Savaşın izlerini birlikte sileceğiz
Suriyeli ve Türk sanatçıların birlikte çalışmalarını sağlayan “Together-Birlikte” açık stüdyo çalıştayı başladı. Savaşın izlerini fırça darbeleriyle yok etmeyi amaçlayan sanatçılardan Deniz Sağdıç, “Birlikte yürürsek daha da güçleneceğiz” diyor.

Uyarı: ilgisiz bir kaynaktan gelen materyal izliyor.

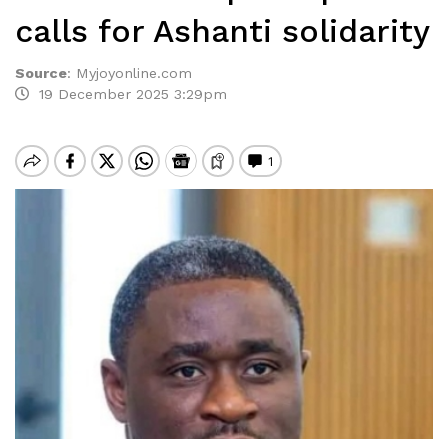
calls for Ashanti solidarity
Source
:
Myjoyonline.com
19 December 2025 3:29pm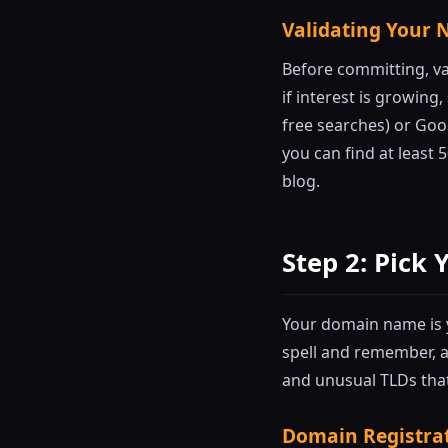
Validating Your 
Before committing, va
if interest is growing
free searches) or Goog
you can find at least 
blog.
Step 2: Pic
Your domain name is yo
spell and remember, a
and unusual TLDs that
Domain Registra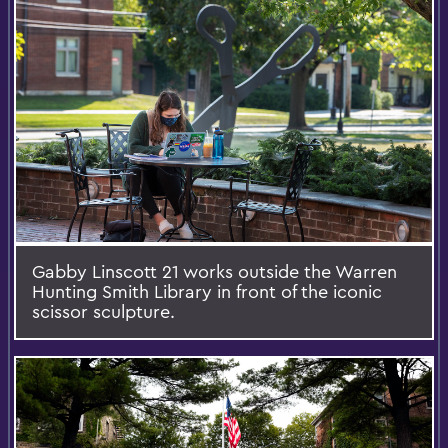
Gabby Linscott 21 works outside the Warren
Hunting Smith Library in front of the iconic
scissor sculpture.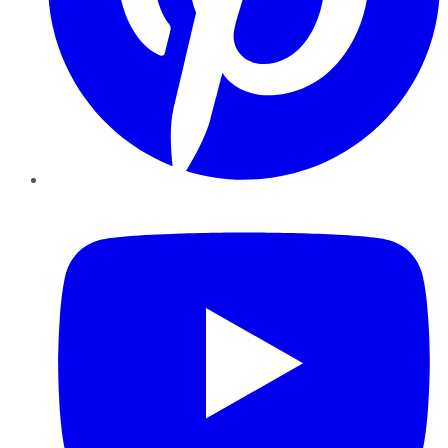
YouTube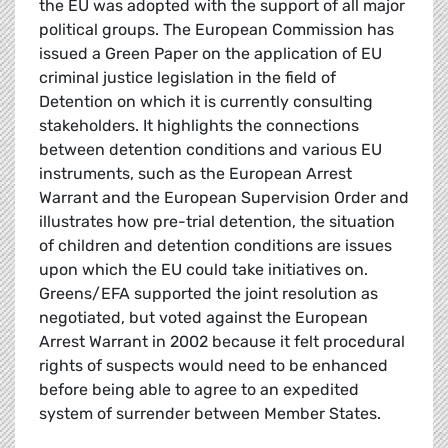
the EU was adopted with the support of all major
political groups. The European Commission has
issued a Green Paper on the application of EU
criminal justice legislation in the field of
Detention on which it is currently consulting
stakeholders. It highlights the connections
between detention conditions and various EU
instruments, such as the European Arrest
Warrant and the European Supervision Order and
illustrates how pre-trial detention, the situation
of children and detention conditions are issues
upon which the EU could take initiatives on.
Greens/EFA supported the joint resolution as
negotiated, but voted against the European
Arrest Warrant in 2002 because it felt procedural
rights of suspects would need to be enhanced
before being able to agree to an expedited
system of surrender between Member States.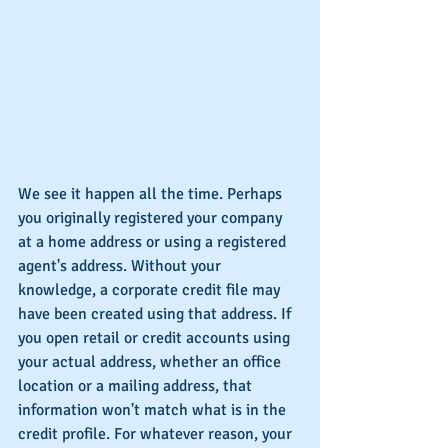
We see it happen all the time. Perhaps 
you originally registered your company 
at a home address or using a registered 
agent's address. Without your 
knowledge, a corporate credit file may 
have been created using that address. If 
you open retail or credit accounts using 
your actual address, whether an office 
location or a mailing address, that 
information won't match what is in the 
credit profile. For whatever reason, your 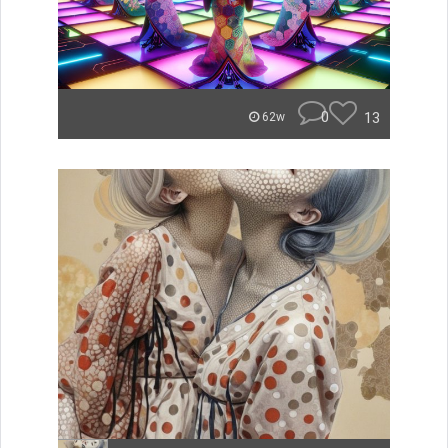
0
13
62w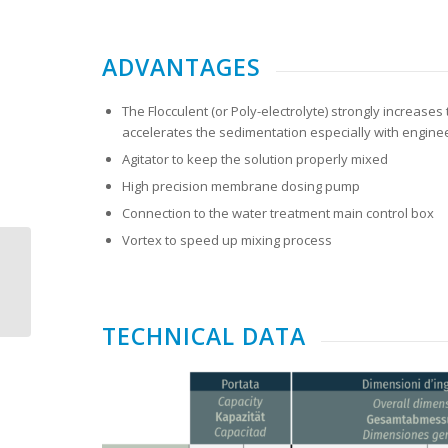
ADVANTAGES
The Flocculent (or Poly-electrolyte) strongly increas
accelerates the sedimentation especially with engine
Agitator to keep the solution properly mixed
High precision membrane dosing pump
Connection to the water treatment main control box
Vortex to speed up mixing process
ITALMECC ECOFANGHI
TECHNICAL DATA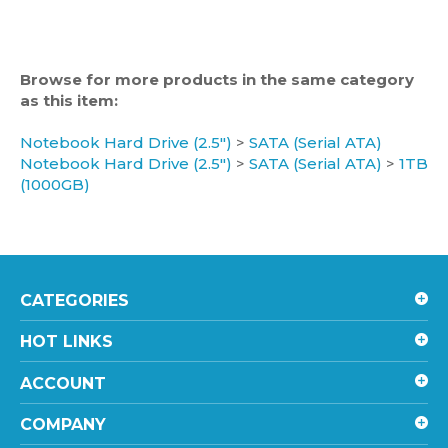
Browse for more products in the same category
as this item:
Notebook Hard Drive (2.5")
>
SATA (Serial ATA)
Notebook Hard Drive (2.5")
>
SATA (Serial ATA)
>
1TB
(1000GB)
CATEGORIES
HOT LINKS
ACCOUNT
COMPANY
SHOPPING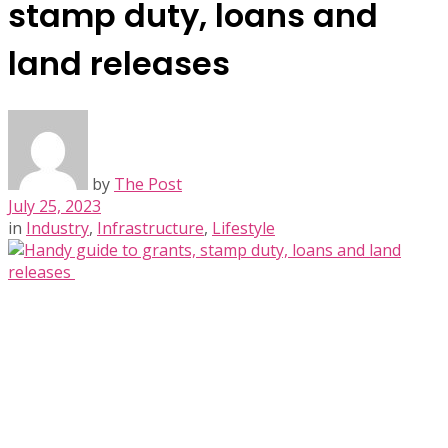
stamp duty, loans and
land releases
by
The Post
July 25, 2023
in
Industry
,
Infrastructure
,
Lifestyle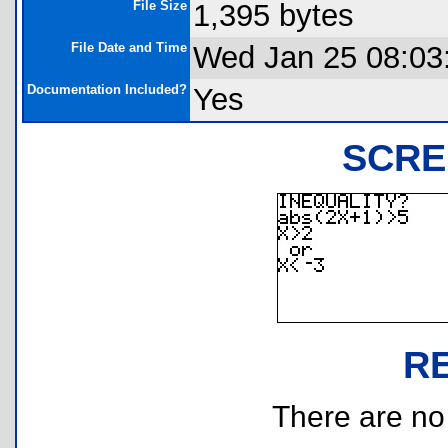
File Size
1,395 bytes
File Date and Time
Wed Jan 25 08:03
Documentation Included?
Yes
SCRE
R
There are no r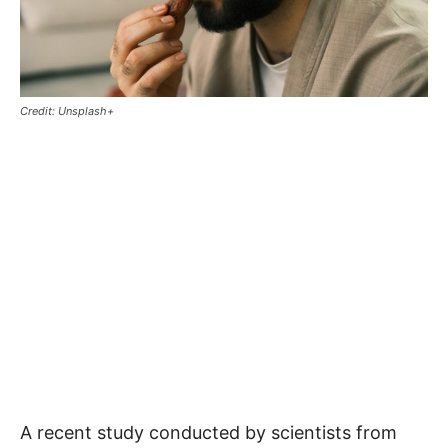
Credit: Unsplash+
A recent study conducted by scientists from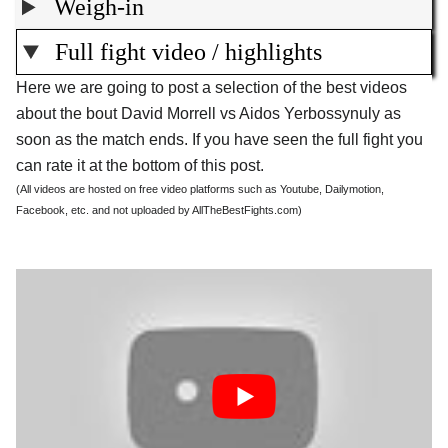
Weigh-in
Full fight video / highlights
Here we are going to post a selection of the best videos
about the bout David Morrell vs Aidos Yerbossynuly as
soon as the match ends. If you have seen the full fight you
can rate it at the bottom of this post.
(All videos are hosted on free video platforms such as Youtube, Dailymotion,
Facebook, etc. and not uploaded by AllTheBestFights.com)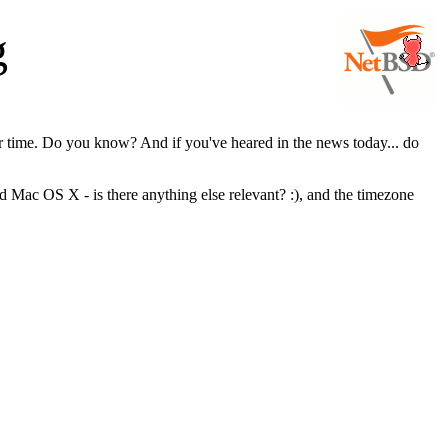
g
er time. Do you know? And if you've heared in the news today... do
 Mac OS X - is there anything else relevant? :), and the timezone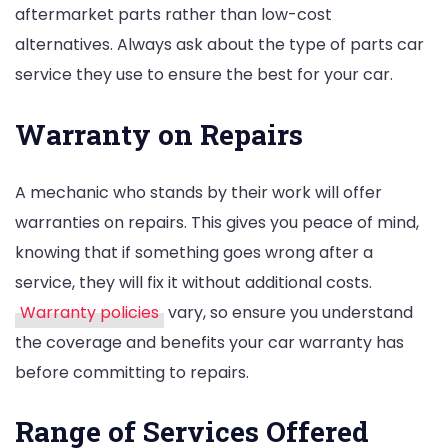
aftermarket parts rather than low-cost
alternatives. Always ask about the type of parts car
service they use to ensure the best for your car.
Warranty on Repairs
A mechanic who stands by their work will offer
warranties on repairs. This gives you peace of mind,
knowing that if something goes wrong after a
service, they will fix it without additional costs.
Warranty policies
vary, so ensure you understand
the coverage and benefits your car warranty has
before committing to repairs.
Range of Services Offered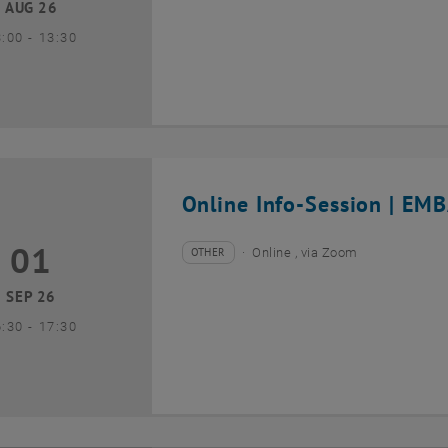
AUG 26
until
3:00
-
13:30
Online Info-Session | EMB
01
1 September 2026
OTHER
Online , via Zoom
Type of event:
Event location:
SEP 26
until
6:30
-
17:30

Suriyeli ve Türk sanatçıları buluşturan “Together-Birlikte” başlıklı açık stüdyo çalıştayı UNIQ Hall’de başladı. 5 Suriyeli ve 5 Türk sanatçıyı buluşturan çalıştay boyunca katılımcılar aynı mekanı kullanarak iki kültürün etkileşimi içerisinde üretim yapacak. Adnan Jetto, Ahmet Rüstem Ekici, Deniz Sağdıç, Ercan Vural, Falak Al Ghazzi, Hiba Aizoug, Houssam Alloum, Imad Habbab, Mehmet Öğüt ve Melike Kılıç’ın yer aldığı ekip, çalıştay kapsamında hazırladıkları eserleri Ocak ayı itibariyle Turkmall Sanat’ta sergileyecek.
Deniz Sağdıç
EGOYU BIRAKIP YAN YANA OLALIM
Sergide yer alan Türk sanatçı Deniz Sağdıç tüm dünyaya vicdan kavramını sorgulatan Ümran ve Aylan bebeğin dramından yola çıkarak gözleri ziyaretçilere bakan Suriyeli bir çocuğu resmediyor. Suriyeli meslektaşlarıyla buluşmayı, “Eski bir tanıdığını yeniden görmek gibi” sözleriyle özetleyen Sağdıç, “Uzun süren ve bitmeyen bir savaş var ortada. Yapabildiğimiz tek şey empati kurmak. Biz de 15 Temmuz’un ertesi günü bir Suriyeli olarak uyanabilirdik” şeklinde konuşuyor. Türk sanatçılara Suriyelilerle birlikte çalışma çağrısı yapan Sağdıç, “İçlerinde büyük acı var. Bunu sanatla örtmeye çalışıyorlar. Bunu gözlerinden, fırçaya vuruşlarından, dokunuşlarından anlayabiliyorsunuz. Türkiye’deki sanatçılar olarak egolarımız biraz susturup onlara yanımızda yer açmamız gerek. Birlikte yürürsek hem hissiyet olarak hem de üretimsel olarak daha fazla büyüyeceğiz” diyor.
İmad Habbab
Acının yüzü aynı
Şam Üniversitesi Güzel Sanatlar Bölümü’nden mezun olan ve savaşın ardından Beyrut’a yerleşen İmad Habbab’ın son durağı İstanbul oldu. İstanbul’da yaşayan sanatçı çalışmalarında şehir katmanlarına insan yüzleri yerleştiriyor. Yeni eserinde İstanbul’u konu edinen ve Topkapı Sarayı, Galata Kulesi gibi yapılara yer veren Habbab “Mahalleler arasında gezindiğimde bu şehirde olmanın ne kadar güzel bir şey olduğun hissediyorum. Beyrut’ta insanların savaşla mücadele ettiğini fakat yaşamayı hiç bırakmadığını gördüm. Türkiye’de de öyle. Artık buradayım” diyor.